Outlook Contact entry with PIN field populated in User Field 1


Create and Send a PIN message

To create and send a PIN message, do the following:

  1. Open the Messages application on the handheld.

  2. Click the trackwheel and select Compose PIN. The Address Book application screen appears. Select the user to whom you would like to send this PIN message, click the trackwheel, and select PIN username. The Message screen appears. Enter the Subject line and message.

    You can also select Use Once from the Address Book and type a PIN number.


  3. Click the trackwheel and select Add To if you would like to add additional recipients to this message.

  4. Now that your message is properly addressed, click the trackwheel and click Send. The Messages screen appears, and you can see your message with a checkmark to the left indicating that it has been sent.

When your PIN message is delivered to the recipient, a D appears with a checkmark in the messages list.


You can also use short message service (SMS), to communicate with other users that have SMS-compatible phones. An SMS-compatible number is a phone number that your service provider enables for SMS. Typically there will be a per-message fee for SMS messages, so PIN messages may save you some money since they may be included in an unlimited data plan. Check with your provider. Also, an SMS message can take quite a bit of time to deliver (usually minutes, but sometimes hours), and if it can't be delivered within 24 hours, it's silently dropped like so many bits into a bucket.
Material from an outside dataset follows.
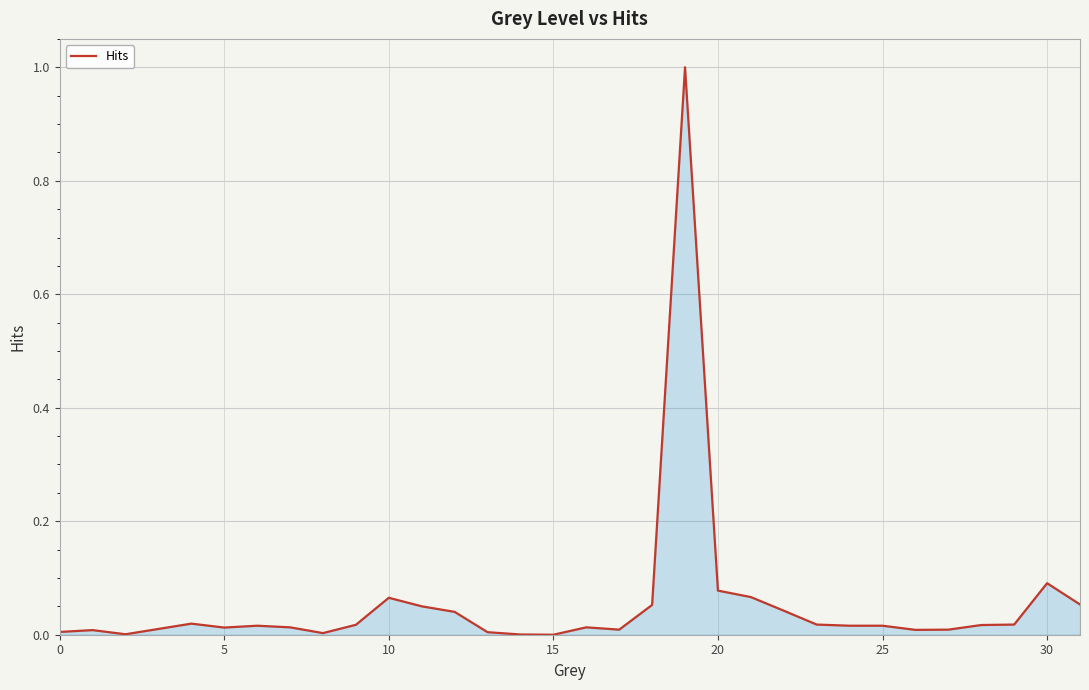

What is the maximum value shown in the chart?

1.0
All handhelds share a common encryption key that is loaded during manufacturing. PIN messages are encrypted with Triple-DES; however, the key to decrypt the message is available to everyone with a BlackBerry handheld. Therefore, PIN messages should be considered scrambled, but not encrypted. For security reasons, if you are sending proprietary or sensitive corporate information, you will want to use the mail account that routes through the BlackBerry Enterprise Server.